**Consigne 1:**
D'après le texte de lecture, combien d'enfants abandonnent l'école chaque année au Maroc ?
----
Maintenir les enfants à l’école est la meilleure façon de prévenir leur exploitation par le travail. En cette veille de la Journée mondiale contre le travail des enfants, Abdelaziz Mountassir, vice-président du Syndicat national des enseignants (SNE) du Maroc, explique comment un projet mené dans la région de Fès permet de faire baisser l’abandon scolaire tout en bénéficiant au syndicat.
Pourquoi le SNE a-t-il commencé à s’impliquer dans la lutte contre le travail des enfants ?
Il y a 400.000 enfants qui abandonnent l’école chaque année au Maroc, dont presque 250.000 au niveau primaire. Ca veut dire 250.000 familles ignorantes, analphabètes dans l’avenir. C’est un handicap pour le développement tant économique que démocratique du pays. Nous avons imaginé des actions pour nous attaquer à ce problème dans le cadre de la coopération entre le SNE et le syndicat d’enseignants hollandais AOB. Nous défendons normalement les intérêts des enseignants, mais nous avons réfléchi à la façon de motiver les enseignants à s’engager dans la lutte contre le travail des enfants.
Nous avons organisé des débats avec nos militants de la région de Fès pour définir le rôle que peut jouer l’école dans la lutte contre le travail des enfants. Notre projet s’est engagé dans la prévention de l’abandon scolaire : défendre le droit de l’enfant à l’éducation, inciter les enfants à rester à l’école, car un enfant qui ne va pas à l’école est un enfant exposé au travail précoce. Nous avons choisi de développer un projet dans cinq écoles situées dans les quartiers les plus pauvres de Fès, là où se trouvent des ateliers d’artisanat, de forgerie où travaillent des enfants.
Quelles actions avez-vous développées ?
----
**Consigne 2:**
Modifiez les lignes des données de l'exercice, depuis la toute première jusqu'à celle qui contient « Procesa los pedidos » incluse, en remplaçant « Risque de pluie » par « Risque d'orage » sans rien changer d'autre. Donnez uniquement ces lignes modifiées, sans les images.
----
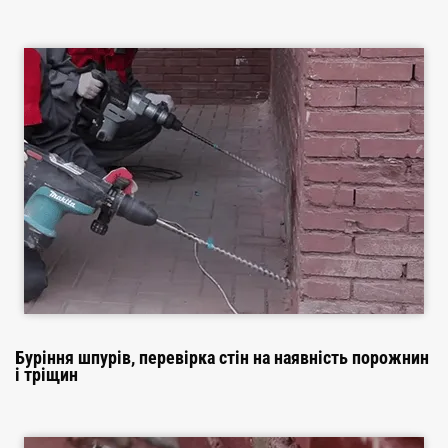
Буріння шпурів, перевірка стін на наявність порожнин
і тріщин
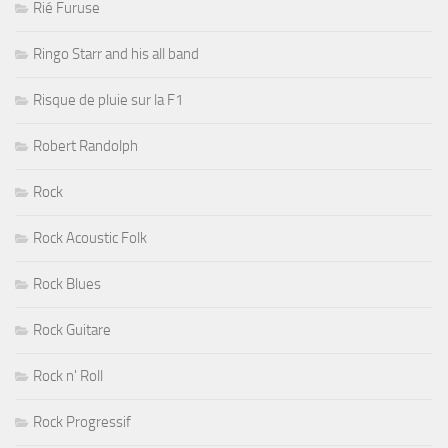
Rié Furuse
Ringo Starr and his all band
Risque de pluie sur la F1
Robert Randolph
Rock
Rock Acoustic Folk
Rock Blues
Rock Guitare
Rock n' Roll
Rock Progressif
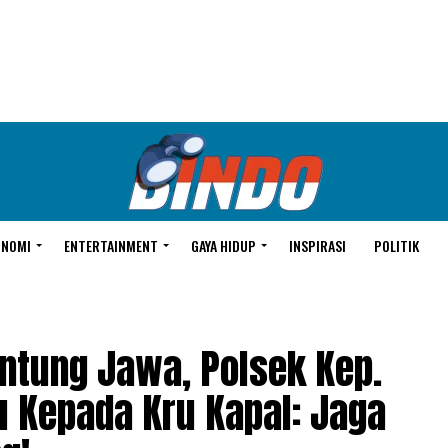
ONOMI
ENTERTAINMENT
GAYA HIDUP
INSPIRASI
POLITIK
ntung Jawa, Polsek Kep.
u Kepada Kru Kapal: Jaga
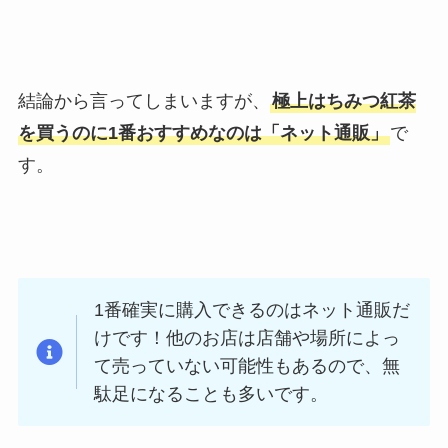
結論から言ってしまいますが、
極上はちみつ紅茶
を買うのに1番おすすめなのは「ネット通販」
で
す。
1番確実に購入できるのはネット通販だ
けです！他のお店は店舗や場所によっ
て売っていない可能性もあるので、無
駄足になることも多いです。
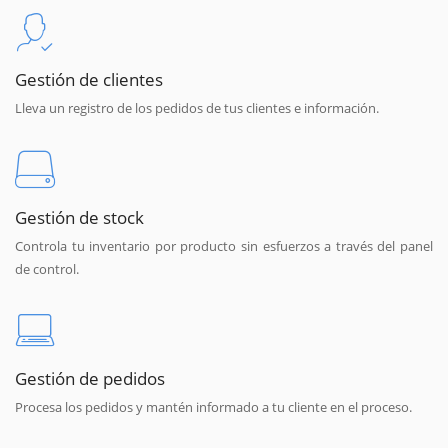
Gestión de clientes
Lleva un registro de los pedidos de tus clientes e información.
Gestión de stock
Controla tu inventario por producto sin esfuerzos a través del panel
de control.
Gestión de pedidos
Procesa los pedidos y mantén informado a tu cliente en el proceso.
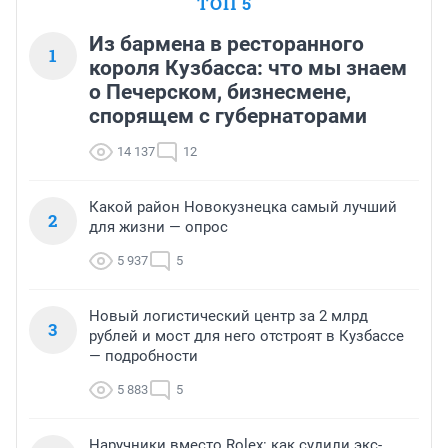
ТОП 5
Из бармена в ресторанного
1
короля Кузбасса: что мы знаем
о Печерском, бизнесмене,
спорящем с губернаторами
14 137
12
Какой район Новокузнецка самый лучший
2
для жизни — опрос
5 937
5
Новый логистический центр за 2 млрд
3
рублей и мост для него отстроят в Кузбассе
— подробности
5 883
5
Наручники вместо Rolex: как судили экс-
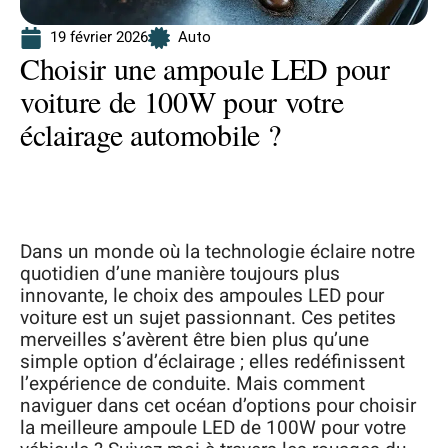
19 février 2026
Auto
Choisir une ampoule LED pour
voiture de 100W pour votre
éclairage automobile ?
Dans un monde où la technologie éclaire notre
quotidien d’une manière toujours plus
innovante, le choix des ampoules LED pour
voiture est un sujet passionnant. Ces petites
merveilles s’avèrent être bien plus qu’une
simple option d’éclairage ; elles redéfinissent
l’expérience de conduite. Mais comment
naviguer dans cet océan d’options pour choisir
la meilleure ampoule LED de 100W pour votre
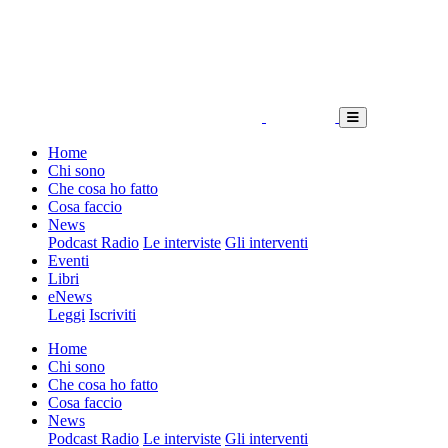
Home
Chi sono
Che cosa ho fatto
Cosa faccio
News
Podcast Radio
Le interviste
Gli interventi
Eventi
Libri
eNews
Leggi
Iscriviti
Home
Chi sono
Che cosa ho fatto
Cosa faccio
News
Podcast Radio
Le interviste
Gli interventi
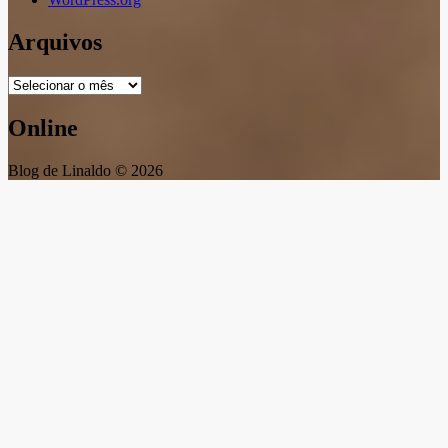
Arquivos
Arquivos
Online
Blog de Linaldo © 2026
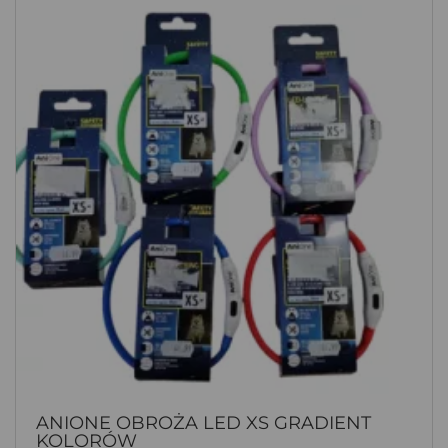
ANIONE OBROŻA LED XS GRADIENT
KOLORÓW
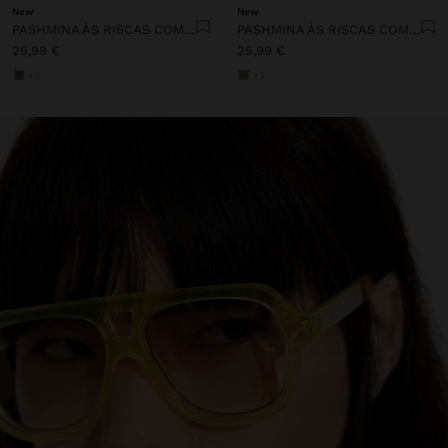
New
New
PASHMINA ÀS RISCAS COM FRANJAS 100% LINHO
PASHMINA ÀS RISCAS COM FRANJAS 100% LINHO
25,99 €
25,99 €
+3
+3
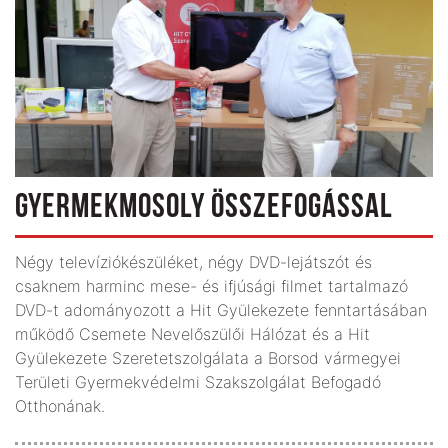
GYERMEKMOSOLY ÖSSZEFOGÁSSAL
Négy televíziókészüléket, négy DVD-lejátszót és
csaknem harminc mese- és ifjúsági filmet tartalmazó
DVD-t adományozott a Hit Gyülekezete fenntartásában
működő Csemete Nevelőszülői Hálózat és a Hit
Gyülekezete Szeretetszolgálata a Borsod vármegyei
Területi Gyermekvédelmi Szakszolgálat Befogadó
Otthonának.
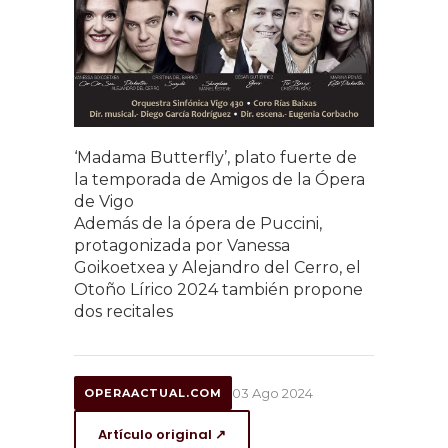
‘Madama Butterfly’, plato fuerte de
la temporada de Amigos de la Ópera
de Vigo
Además de la ópera de Puccini,
protagonizada por Vanessa
Goikoetxea y Alejandro del Cerro, el
Otoño Lírico 2024 también propone
dos recitales
03 Ago 2024
OPERAACTUAL.COM
Artículo original ↗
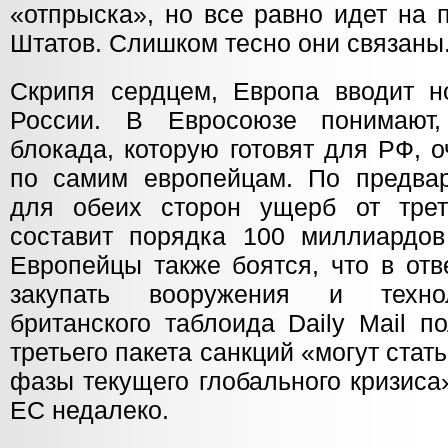
«отпрыска», но все равно идет на 
Штатов. Слишком тесно они связаны
Скрипя сердцем, Европа вводит н
России. В Евросоюзе понимают,
блокада, которую готовят для РФ, 
по самим европейцам. По предва
для обеих сторон ущерб от трет
составит порядка 100 миллиардов 
Европейцы также боятся, что в отв
закупать вооружения и техно
британского таблоида Daily Mail п
третьего пакета санкций «могут ста
фазы текущего глобального кризиса
ЕС недалеко.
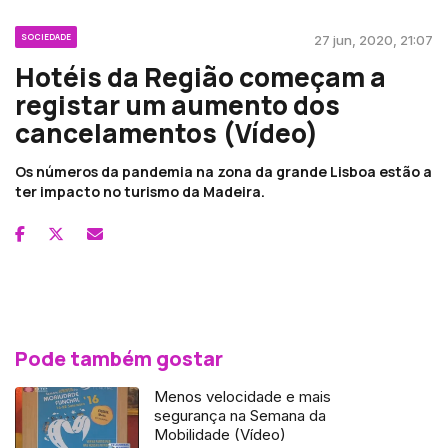
SOCIEDADE
27 jun, 2020, 21:07
Hotéis da Região começam a
registar um aumento dos
cancelamentos (Vídeo)
Os números da pandemia na zona da grande Lisboa estão a
ter impacto no turismo da Madeira.
Pode também gostar
Menos velocidade e mais
segurança na Semana da
Mobilidade (Vídeo)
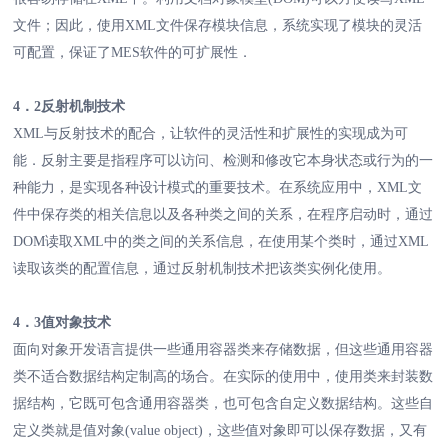
文件；因此，使用XML文件保存模块信息，系统实现了模块的灵活
可配置，保证了MES软件的可扩展性．
4．2反射机制技术
XML与反射技术的配合，让软件的灵活性和扩展性的实现成为可
能．反射主要是指程序可以访问、检测和修改它本身状态或行为的一
种能力，是实现各种设计模式的重要技术。在系统应用中，XML文
件中保存类的相关信息以及各种类之间的关系，在程序启动时，通过
DOM读取XML中的类之间的关系信息，在使用某个类时，通过XML
读取该类的配置信息，通过反射机制技术把该类实例化使用。
4．3值对象技术
面向对象开发语言提供一些通用容器类来存储数据，但这些通用容器
类不适合数据结构定制高的场合。在实际的使用中，使用类来封装数
据结构，它既可包含通用容器类，也可包含自定义数据结构。这些自
定义类就是值对象(value object)，这些值对象即可以保存数据，又有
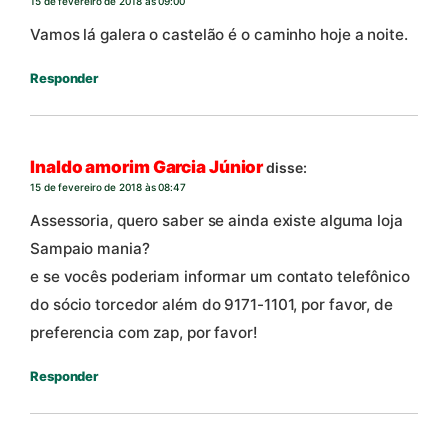
15 de fevereiro de 2018 às 09:00
Vamos lá galera o castelão é o caminho hoje a noite.
Responder
Inaldo amorim Garcia Júnior
disse:
15 de fevereiro de 2018 às 08:47
Assessoria, quero saber se ainda existe alguma loja
Sampaio mania?
e se vocês poderiam informar um contato telefônico
do sócio torcedor além do 9171-1101, por favor, de
preferencia com zap, por favor!
Responder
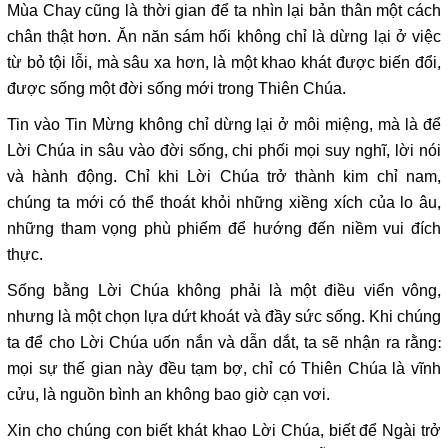
Mùa Chay cũng là thời gian để ta nhìn lại bản thân một cách
chân thật hơn. Ăn năn sám hối không chỉ là dừng lại ở việc
từ bỏ tội lỗi, mà sâu xa hơn, là một khao khát được biến đổi,
được sống một đời sống mới trong Thiên Chúa.
Tin vào Tin Mừng không chỉ dừng lại ở môi miệng, mà là để
Lời Chúa in sâu vào đời sống, chi phối mọi suy nghĩ, lời nói
và hành động. Chỉ khi Lời Chúa trở thành kim chỉ nam,
chúng ta mới có thể thoát khỏi những xiềng xích của lo âu,
những tham vọng phù phiếm để hướng đến niềm vui đích
thực.
Sống bằng Lời Chúa không phải là một điều viển vông,
nhưng là một chọn lựa dứt khoát và đầy sức sống. Khi chúng
ta để cho Lời Chúa uốn nắn và dẫn dắt, ta sẽ nhận ra rằng:
mọi sự thế gian này đều tạm bợ, chỉ có Thiên Chúa là vĩnh
cửu, là nguồn bình an không bao giờ cạn vơi.
Xin cho chúng con biết khát khao Lời Chúa, biết để Ngài trở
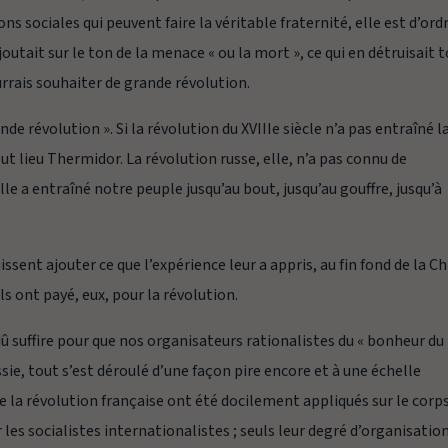
ns sociales qui peuvent faire la véritable fraternité, elle est d’ord
ajoutait sur le ton de la menace « ou la mort », ce qui en détruisait 
ourrais souhaiter de grande révolution.
de révolution ». Si la révolution du XVIIIe siècle n’a pas entraîné l
ut lieu Thermidor. La révolution russe, elle, n’a pas connu de
 elle a entraîné notre peuple jusqu’au bout, jusqu’au gouffre, jusqu’à
puissent ajouter ce que l’expérience leur a appris, au fin fond de la Ch
s ont payé, eux, pour la révolution.
dû suffire pour que nos organisateurs rationalistes du « bonheur du
ssie, tout s’est déroulé d’une façon pire encore et à une échelle
la révolution française ont été docilement appliqués sur le corp
les socialistes internationalistes ; seuls leur degré d’organisatio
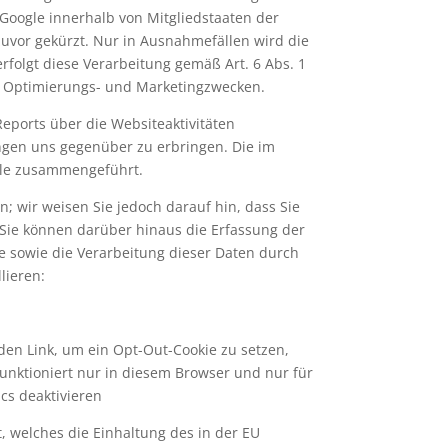
 Google innerhalb von Mitgliedstaaten der
vor gekürzt. Nur in Ausnahmefällen wird die
rfolgt diese Verarbeitung gemäß Art. 6 Abs. 1
zu Optimierungs- und Marketingzwecken.
eports über die Websiteaktivitäten
gen uns gegenüber zu erbringen. Die im
gle zusammengeführt.
; wir weisen Sie jedoch darauf hin, dass Sie
 Sie können darüber hinaus die Erfassung der
e sowie die Verarbeitung dieser Daten durch
lieren:
den Link, um ein Opt-Out-Cookie zu setzen,
funktioniert nur in diesem Browser und nur für
ics deaktivieren
t, welches die Einhaltung des in der EU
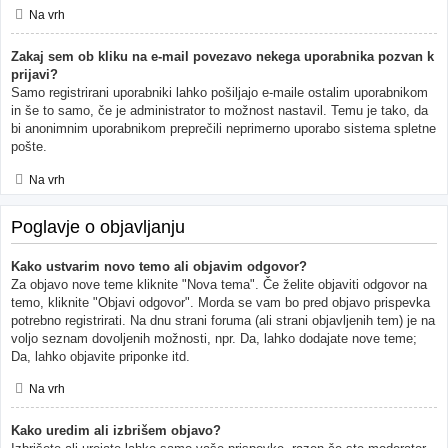
Na vrh
Zakaj sem ob kliku na e-mail povezavo nekega uporabnika pozvan k
prijavi?
Samo registrirani uporabniki lahko pošiljajo e-maile ostalim uporabnikom
in še to samo, če je administrator to možnost nastavil. Temu je tako, da
bi anonimnim uporabnikom preprečili neprimerno uporabo sistema spletne
pošte.
Na vrh
Poglavje o objavljanju
Kako ustvarim novo temo ali objavim odgovor?
Za objavo nove teme kliknite "Nova tema". Če želite objaviti odgovor na
temo, kliknite "Objavi odgovor". Morda se vam bo pred objavo prispevka
potrebno registrirati. Na dnu strani foruma (ali strani objavljenih tem) je na
voljo seznam dovoljenih možnosti, npr. Da, lahko dodajate nove teme;
Da, lahko objavite priponke itd.
Na vrh
Kako uredim ali izbrišem objavo?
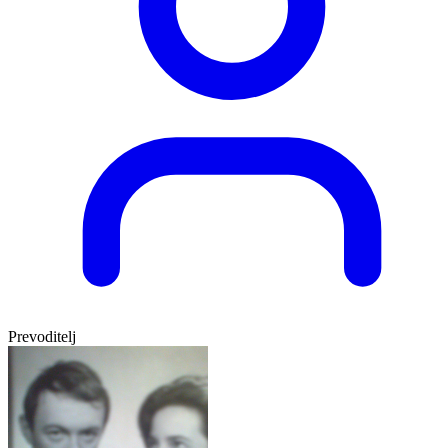
Prevoditelj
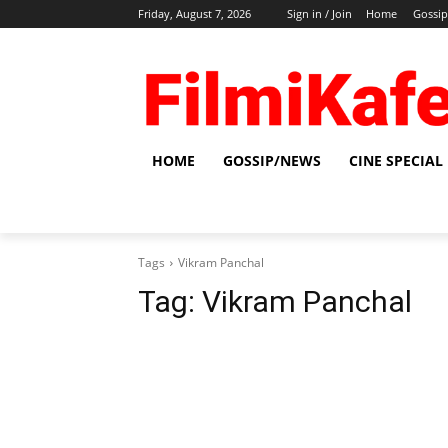
Friday, August 7, 2026
Sign in / Join
Home
Gossi
HOME
GOSSIP/NEWS
CINE SPECIAL
Tags
Vikram Panchal
Tag:
Vikram Panchal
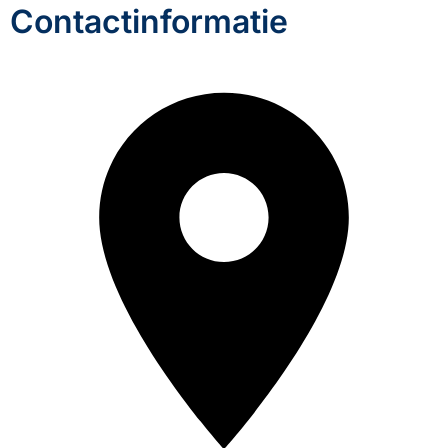
Contactinformatie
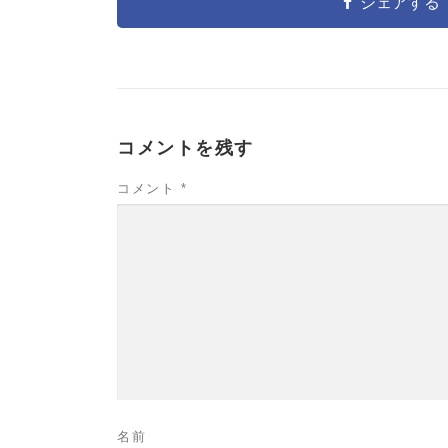
シェアする
コメントを残す
コメント
*
名前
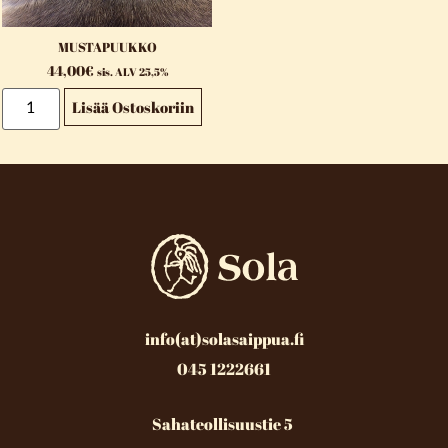
MUSTAPUUKKO
44,00
€
sis. ALV 25,5%
Lisää Ostoskoriin
info(at)solasaippua.fi
045 1222661
Sahateollisuustie 5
----
**Réponse attendue 1:**
400 000 enfants par an.

**Réponse attendue 2:**
Буріння шпурів, перевірка стін на наявність порожнин
і тріщин
Rié Furuse
Ringo Starr and his all band
Risque d'orage sur la F1
Robert Randolph
Rock
Rock Acoustic Folk
Rock Blues
Rock Guitare
Rock n' Roll
Rock Progressif
ONOMI
ENTERTAINMENT
GAYA HIDUP
INSPIRASI
POLITIK
ntung Jawa, Polsek Kep.
u Kepada Kru Kapal: Jaga
結論から言ってしまいますが、
極上はちみつ紅茶
を買うのに1番おすすめなのは「ネット通販」
で
す。
1番確実に購入できるのはネット通販だ
けです！他のお店は店舗や場所によっ
て売っていない可能性もあるので、無
駄足になることも多いです。
Gestión de clientes
Lleva un registro de los pedidos de tus clientes e información.
Gestión de stock
Controla tu inventario por producto sin esfuerzos a través del panel
de control.
Gestión de pedidos
Procesa los pedidos y mantén informado a tu cliente en el proceso.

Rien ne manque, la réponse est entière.